Dungeons and Dragons Again…Only Different.


So a couple years ago I started playing Dungeons and Dragons again. I had not played since I moved out to North Carolina (other than a sad attempt with my boys and one of their friends), and it was something I truly missed. In Oregon I ran a few different campaigns that lasted for years and giving them up was one of the hardest things about moving to North Carolina.

A little more than two years ago a friend from work suggested that I check out Roll2.net and find a game online. I was a little skeptical, but I checked it out. I poked around a bit and decided to try running my own campaign. I put out a call for players an soon had a group together. Over the course of the next few months players left and new players took their place. I was learning a lot about how the system worked on top of remembering how to even play D&D 3.5. I am happy to say that I am on to a second campaign now, feeling comfortable with Roll20 and the rules for 3.5 again.

So what is the point? Well the point is that I’m going to be posting a bit of gaming related material here along with the usual writing and such.

To kick off this new addition, I am posting a few house rules that we use. If you use house rules or have a thought or two on the ones I mention here, please share.

HOUSE RULES

  1. Combined Skill Rolls: Stealth is the average of the Hide and Move Silent skill. Perception is the average of the Listen and Spot skill. Personally I think this just speeds things up in certain situations and makes more sense than having to roll multiple rolls across multiple skills.
  2. Skill Crits/Fails: On a skill roll a Natural 1 gives a -10 to the skill check. A Natural 20 gives a +10 to the skill check. I know that there is no automatic success for a skill roll of 20 and I like it that way, but I think there should always be that element of chance even once skill levels get high.
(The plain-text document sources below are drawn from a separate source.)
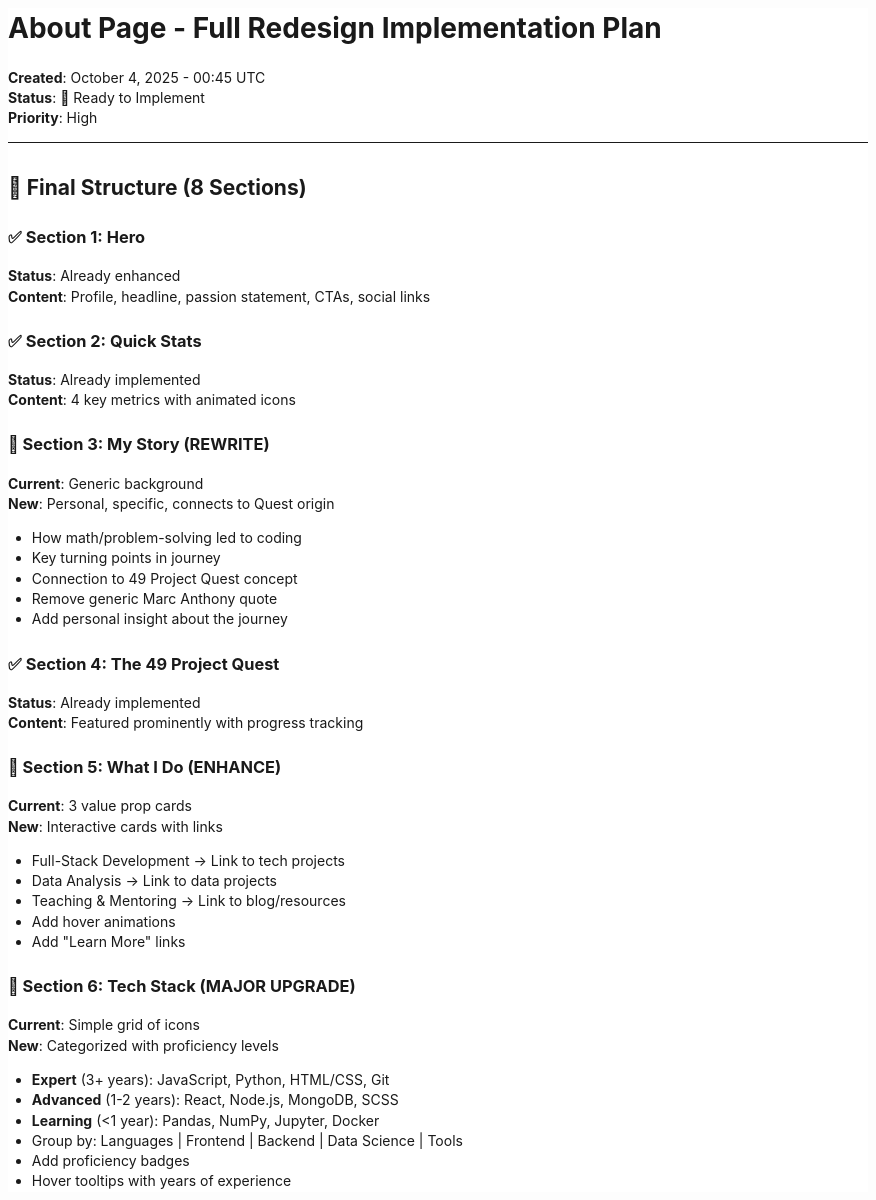 # About Page - Full Redesign Implementation Plan

**Created**: October 4, 2025 - 00:45 UTC  
**Status**: 🚀 Ready to Implement  
**Priority**: High

---

## 🎯 Final Structure (8 Sections)

### ✅ Section 1: Hero
**Status**: Already enhanced  
**Content**: Profile, headline, passion statement, CTAs, social links

### ✅ Section 2: Quick Stats
**Status**: Already implemented  
**Content**: 4 key metrics with animated icons

### 🔄 Section 3: My Story (REWRITE)
**Current**: Generic background  
**New**: Personal, specific, connects to Quest origin
- How math/problem-solving led to coding
- Key turning points in journey
- Connection to 49 Project Quest concept
- Remove generic Marc Anthony quote
- Add personal insight about the journey

### ✅ Section 4: The 49 Project Quest
**Status**: Already implemented  
**Content**: Featured prominently with progress tracking

### 🔄 Section 5: What I Do (ENHANCE)
**Current**: 3 value prop cards  
**New**: Interactive cards with links
- Full-Stack Development → Link to tech projects
- Data Analysis → Link to data projects  
- Teaching & Mentoring → Link to blog/resources
- Add hover animations
- Add "Learn More" links

### 🔄 Section 6: Tech Stack (MAJOR UPGRADE)
**Current**: Simple grid of icons  
**New**: Categorized with proficiency levels
- **Expert** (3+ years): JavaScript, Python, HTML/CSS, Git
- **Advanced** (1-2 years): React, Node.js, MongoDB, SCSS
- **Learning** (<1 year): Pandas, NumPy, Jupyter, Docker
- Group by: Languages | Frontend | Backend | Data Science | Tools
- Add proficiency badges
- Hover tooltips with years of experience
On truly powerful characters these mods will matter little, but before then they may well be the difference between success and failure.
  3. Using Spellcraft for Identify: I actually pulled this from an old 2005 Save My Game article titled Identifying Magic Items. I chose Solution 2 and it works well. Low level items are easier to identify than more challenging items and it makes hording pearls less of a thing. It is more of an easy maintenance and playability thing far more useful for higher level players, but it smooths out some of the game play.
  4. DM Calls Bullshit: If a player does something unexpected and cool, then I am okay with it. If they do something Game Breaking (in my opinion) then I reserve the right to call Bullshit and say it does not work.  You are welcome to argue the point later, but if I feel it is necessary to kill it in the moment then I will. Honestly this is more of an anti-Rules Lawyer/Power Gamer rule. A quick search of any given spell or magic item or feat will lead you down the rabbit hole of awful things players can do with said things. Honestly, I had a player ask for the spell Locate City which I was not familiar with. I found articles right off the top describing how to use the spell to destroy a city. I don’t want to have to do that sort of policing, so this rule became a thing.

So this is my humble little list. Personally I think it makes the game a little easier and a little more fun, so feel free to use them all you like. If you have thoughts on them I would love to hear it. Tell me your house rules and maybe I will add them to the list.